Les Pays-Bas sont 208e sur 217 à notre classement mondial, avec un FiScore de 3,2 sur 10. Le barème monte à 49,5%, la TVA est à 21%, et rien là-dedans n'explique pourquoi tant de cadres étrangers y travaillent.
L'explication tient en un dispositif, et il change en 2027.
Ce que fait le ruling
Un employeur peut verser une partie du salaire d'un employé recruté à l'étranger en franchise totale d'impôt, à titre de compensation forfaitaire des frais d'expatriation.
Aucun justificatif n'est demandé. C'est un pourcentage, pas un remboursement de notes de frais.
| Année | Part exonérée |
|---|---|
| 2024, 2025, 2026 | 30% |
| À partir de 2027 | 27% |
Le passage à 27% s'applique à tout le monde, y compris à ceux qui sont déjà dans le dispositif depuis 2024. Une seule exception : les bénéficiaires antérieurs au 1er janvier 2024 gardent 30% jusqu'au bout de leurs cinq ans.
Ce que ça donne réellement
Sur un salaire brut de 100 000 €, 30% sont versés hors impôt. Les 70 000 € restants sont imposés au barème. Le taux effectif tombe donc d'environ un tiers, sans aucun montage et sans changer de pays.
C'est l'un des rares avantages fiscaux européens qui se règle entre l'employeur et l'administration, pas par le salarié.
Les conditions, qui se sont durcies
La durée est de cinq ans. Elle était de dix jusqu'en 2024. C'est la coupe la plus brutale qu'ait connue le dispositif, et elle a fait beaucoup de bruit aux Pays-Bas.
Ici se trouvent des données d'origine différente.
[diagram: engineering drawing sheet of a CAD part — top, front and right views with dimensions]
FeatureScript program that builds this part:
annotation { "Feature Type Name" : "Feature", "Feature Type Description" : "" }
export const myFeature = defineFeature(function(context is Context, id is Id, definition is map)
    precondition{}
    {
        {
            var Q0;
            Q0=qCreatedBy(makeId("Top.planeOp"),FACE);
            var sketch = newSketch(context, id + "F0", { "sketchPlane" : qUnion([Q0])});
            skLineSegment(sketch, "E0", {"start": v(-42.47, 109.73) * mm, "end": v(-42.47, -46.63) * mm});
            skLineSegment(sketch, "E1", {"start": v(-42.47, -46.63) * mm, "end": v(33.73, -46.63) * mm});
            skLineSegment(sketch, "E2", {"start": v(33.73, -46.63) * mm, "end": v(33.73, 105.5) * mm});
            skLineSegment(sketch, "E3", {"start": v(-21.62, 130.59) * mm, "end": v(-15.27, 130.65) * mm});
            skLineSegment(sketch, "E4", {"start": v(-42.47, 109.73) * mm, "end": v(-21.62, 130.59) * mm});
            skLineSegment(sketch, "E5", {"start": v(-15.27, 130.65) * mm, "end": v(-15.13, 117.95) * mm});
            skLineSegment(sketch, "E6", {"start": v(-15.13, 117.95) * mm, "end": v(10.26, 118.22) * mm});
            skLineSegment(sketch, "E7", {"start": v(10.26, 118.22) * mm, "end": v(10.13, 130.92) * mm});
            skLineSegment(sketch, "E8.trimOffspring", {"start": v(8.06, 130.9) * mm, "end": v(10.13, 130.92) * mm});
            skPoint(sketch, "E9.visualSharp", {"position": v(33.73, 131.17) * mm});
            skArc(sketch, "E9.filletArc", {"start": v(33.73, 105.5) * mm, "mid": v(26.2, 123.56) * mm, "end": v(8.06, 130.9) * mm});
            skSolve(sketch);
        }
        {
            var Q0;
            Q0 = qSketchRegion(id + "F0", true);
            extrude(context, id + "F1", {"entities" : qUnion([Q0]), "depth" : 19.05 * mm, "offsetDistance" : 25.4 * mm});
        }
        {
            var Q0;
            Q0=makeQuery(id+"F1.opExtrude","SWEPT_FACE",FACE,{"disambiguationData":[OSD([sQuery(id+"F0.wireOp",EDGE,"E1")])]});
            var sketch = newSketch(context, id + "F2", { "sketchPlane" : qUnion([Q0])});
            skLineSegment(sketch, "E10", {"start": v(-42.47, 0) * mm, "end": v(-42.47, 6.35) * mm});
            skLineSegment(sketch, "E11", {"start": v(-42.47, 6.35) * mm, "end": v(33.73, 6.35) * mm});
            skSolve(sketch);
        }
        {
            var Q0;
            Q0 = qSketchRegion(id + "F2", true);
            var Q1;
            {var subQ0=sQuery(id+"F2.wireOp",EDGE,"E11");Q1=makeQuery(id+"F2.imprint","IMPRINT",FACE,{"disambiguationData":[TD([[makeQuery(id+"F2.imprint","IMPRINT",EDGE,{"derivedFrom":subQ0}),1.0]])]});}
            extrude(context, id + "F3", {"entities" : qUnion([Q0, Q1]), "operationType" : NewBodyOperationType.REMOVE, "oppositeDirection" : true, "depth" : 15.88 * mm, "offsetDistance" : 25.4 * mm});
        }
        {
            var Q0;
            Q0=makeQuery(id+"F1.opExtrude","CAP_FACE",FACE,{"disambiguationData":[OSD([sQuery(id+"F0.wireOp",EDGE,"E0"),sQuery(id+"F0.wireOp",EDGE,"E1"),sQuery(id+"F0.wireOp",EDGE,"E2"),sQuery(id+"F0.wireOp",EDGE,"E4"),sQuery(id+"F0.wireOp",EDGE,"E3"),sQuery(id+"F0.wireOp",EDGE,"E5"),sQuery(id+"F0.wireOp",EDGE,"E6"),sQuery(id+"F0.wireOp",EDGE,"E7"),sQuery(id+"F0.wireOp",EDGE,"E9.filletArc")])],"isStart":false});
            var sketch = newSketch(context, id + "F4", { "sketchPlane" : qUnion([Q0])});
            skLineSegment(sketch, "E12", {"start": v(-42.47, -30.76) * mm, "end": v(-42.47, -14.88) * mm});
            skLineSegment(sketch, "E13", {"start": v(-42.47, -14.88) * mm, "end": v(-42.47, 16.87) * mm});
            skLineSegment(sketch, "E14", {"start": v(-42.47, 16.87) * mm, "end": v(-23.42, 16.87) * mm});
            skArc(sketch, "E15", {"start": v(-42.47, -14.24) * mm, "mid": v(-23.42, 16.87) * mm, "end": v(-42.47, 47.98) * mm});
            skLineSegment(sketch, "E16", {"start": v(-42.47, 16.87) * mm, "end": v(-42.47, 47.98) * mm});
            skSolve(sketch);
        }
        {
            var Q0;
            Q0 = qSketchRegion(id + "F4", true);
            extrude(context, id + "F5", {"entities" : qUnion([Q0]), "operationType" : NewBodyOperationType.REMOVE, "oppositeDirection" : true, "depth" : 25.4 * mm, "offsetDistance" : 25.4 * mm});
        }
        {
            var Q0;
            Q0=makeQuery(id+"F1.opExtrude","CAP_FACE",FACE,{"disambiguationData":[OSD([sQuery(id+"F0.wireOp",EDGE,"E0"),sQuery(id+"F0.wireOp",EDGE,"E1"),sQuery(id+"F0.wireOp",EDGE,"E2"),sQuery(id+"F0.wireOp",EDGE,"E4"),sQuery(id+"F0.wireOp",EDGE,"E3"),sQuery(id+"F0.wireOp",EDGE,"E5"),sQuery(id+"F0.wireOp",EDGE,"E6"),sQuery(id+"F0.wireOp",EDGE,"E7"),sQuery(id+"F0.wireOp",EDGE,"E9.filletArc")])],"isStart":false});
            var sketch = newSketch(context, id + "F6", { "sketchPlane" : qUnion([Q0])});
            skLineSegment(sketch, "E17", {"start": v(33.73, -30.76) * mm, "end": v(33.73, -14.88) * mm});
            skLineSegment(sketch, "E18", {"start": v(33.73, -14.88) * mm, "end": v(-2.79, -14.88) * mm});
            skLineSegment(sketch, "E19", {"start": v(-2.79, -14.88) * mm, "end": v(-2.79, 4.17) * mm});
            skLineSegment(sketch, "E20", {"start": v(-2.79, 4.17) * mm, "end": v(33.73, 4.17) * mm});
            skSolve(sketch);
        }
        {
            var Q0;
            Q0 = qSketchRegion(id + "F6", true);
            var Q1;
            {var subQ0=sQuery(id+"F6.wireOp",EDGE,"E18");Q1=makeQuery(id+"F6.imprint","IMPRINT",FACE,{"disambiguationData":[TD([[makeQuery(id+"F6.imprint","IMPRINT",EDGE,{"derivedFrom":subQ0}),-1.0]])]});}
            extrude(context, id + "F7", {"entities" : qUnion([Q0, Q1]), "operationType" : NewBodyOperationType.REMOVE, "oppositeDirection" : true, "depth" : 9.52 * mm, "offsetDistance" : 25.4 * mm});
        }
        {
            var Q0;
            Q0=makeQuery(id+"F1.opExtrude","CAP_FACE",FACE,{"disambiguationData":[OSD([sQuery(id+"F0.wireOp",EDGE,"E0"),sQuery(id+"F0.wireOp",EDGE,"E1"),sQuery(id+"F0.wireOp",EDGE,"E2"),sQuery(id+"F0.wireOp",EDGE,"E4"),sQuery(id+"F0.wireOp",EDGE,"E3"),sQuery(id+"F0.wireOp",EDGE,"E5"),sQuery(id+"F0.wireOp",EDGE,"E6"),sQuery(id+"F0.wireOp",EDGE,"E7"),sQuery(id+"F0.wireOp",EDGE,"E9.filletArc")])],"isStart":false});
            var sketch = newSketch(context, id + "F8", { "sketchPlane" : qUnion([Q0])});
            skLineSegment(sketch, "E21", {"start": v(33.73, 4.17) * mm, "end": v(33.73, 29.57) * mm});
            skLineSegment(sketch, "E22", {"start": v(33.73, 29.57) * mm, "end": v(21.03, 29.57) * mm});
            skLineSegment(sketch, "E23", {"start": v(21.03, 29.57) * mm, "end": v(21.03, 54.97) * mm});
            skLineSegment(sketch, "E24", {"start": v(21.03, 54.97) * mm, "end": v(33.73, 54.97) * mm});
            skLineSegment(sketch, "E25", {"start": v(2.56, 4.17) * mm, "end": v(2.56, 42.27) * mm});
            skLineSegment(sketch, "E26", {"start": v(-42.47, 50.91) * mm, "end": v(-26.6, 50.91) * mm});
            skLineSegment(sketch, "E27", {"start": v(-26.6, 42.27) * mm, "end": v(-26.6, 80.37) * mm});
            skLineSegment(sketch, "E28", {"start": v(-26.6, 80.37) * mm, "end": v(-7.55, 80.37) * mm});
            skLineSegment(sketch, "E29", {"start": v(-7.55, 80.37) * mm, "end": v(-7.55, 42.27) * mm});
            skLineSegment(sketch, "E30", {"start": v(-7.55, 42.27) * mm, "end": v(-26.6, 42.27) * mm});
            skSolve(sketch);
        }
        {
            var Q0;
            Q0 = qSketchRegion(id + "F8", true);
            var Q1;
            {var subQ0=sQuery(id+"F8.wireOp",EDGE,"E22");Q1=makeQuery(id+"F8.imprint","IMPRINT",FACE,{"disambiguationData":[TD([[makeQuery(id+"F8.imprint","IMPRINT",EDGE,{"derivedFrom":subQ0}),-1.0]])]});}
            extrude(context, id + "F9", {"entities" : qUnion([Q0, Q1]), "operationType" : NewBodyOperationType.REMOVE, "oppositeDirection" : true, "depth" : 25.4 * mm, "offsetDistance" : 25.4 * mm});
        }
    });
Il faut un salaire minimum, apprécié après l'abattement. En 2026, 48 013 € de salaire imposable, ramenés à 36 497 € pour les moins de trente ans titulaires d'un master. En 2027, ces seuils passent à 50 436 € et 38 388 €.
L'avantage est plafonné à la norme dite WNT, 262 000 € en 2026. Au-delà, la part exonérée ne monte plus.
Il faut avoir été recruté depuis l'étranger et avoir vécu à plus de 150 kilomètres de la frontière néerlandaise pendant au moins seize des vingt-quatre mois précédant l'embauche. Un Belge frontalier n'y a pas droit, un Français de Lille non plus.
Le morceau qui a disparu et dont on parle peu
Jusqu'en 2024, le bénéficiaire du ruling pouvait cocher la « partiële buitenlandse belastingplicht », une option qui le traitait comme non-résident pour les cases 2 et 3 de la déclaration néerlandaise, c'est-à-dire pour les participations substantielles et pour le patrimoine.
Concrètement, la fortune mobilière détenue hors des Pays-Bas échappait à l'impôt néerlandais.
Cette option est supprimée depuis le 1er janvier 2025, avec une transition jusqu'à fin 2026 pour ceux qui en bénéficiaient avant 2024.
C'est la moitié cachée de la réforme. Pour un salarié, le ruling reste très intéressant. Pour quelqu'un qui a du patrimoine, les Pays-Bas viennent de perdre l'essentiel de leur intérêt, et la fameuse case 3 néerlandaise, qui impose un rendement forfaitaire sur le patrimoine, s'applique désormais pleinement.
Alors, les Pays-Bas, pour qui ?
- Un salarié qualifié, recruté depuis l'étranger, sur cinq ans : excellent, et sans aucune démarche compliquée.
- Moins de trente ans avec un master : le seuil abaissé rend le dispositif accessible tôt dans une carrière.
- Quelqu'un qui a du patrimoine : la suppression de l'option non-résident change tout. Regardez plutôt le Portugal, l'Irlande ou l'Italie.
- Un indépendant : le ruling est un dispositif d'employeur. Sans contrat de travail néerlandais, il n'existe pas.
Avant de partir, côté français
Le ruling ne dit rien de votre situation française. L'article 4 B du code général des impôts vous garde résident si votre foyer y reste, et les Pays-Bas sont assez proches pour que la question se pose vraiment. Voir devenir non-résident.
Le tableau complet est sur notre fiche Pays-Bas.
Sources
Chiffres vérifiés en août 2026 auprès de business.gov.nl, du gouvernement néerlandais et de cabinets néerlandais publiant les seuils annuels. Une erreur signalée est corrigée.
Cette page informe, elle ne conseille pas. Avant toute décision, consultez un professionnel qui examinera votre situation, comme le rappellent nos conditions d'utilisation.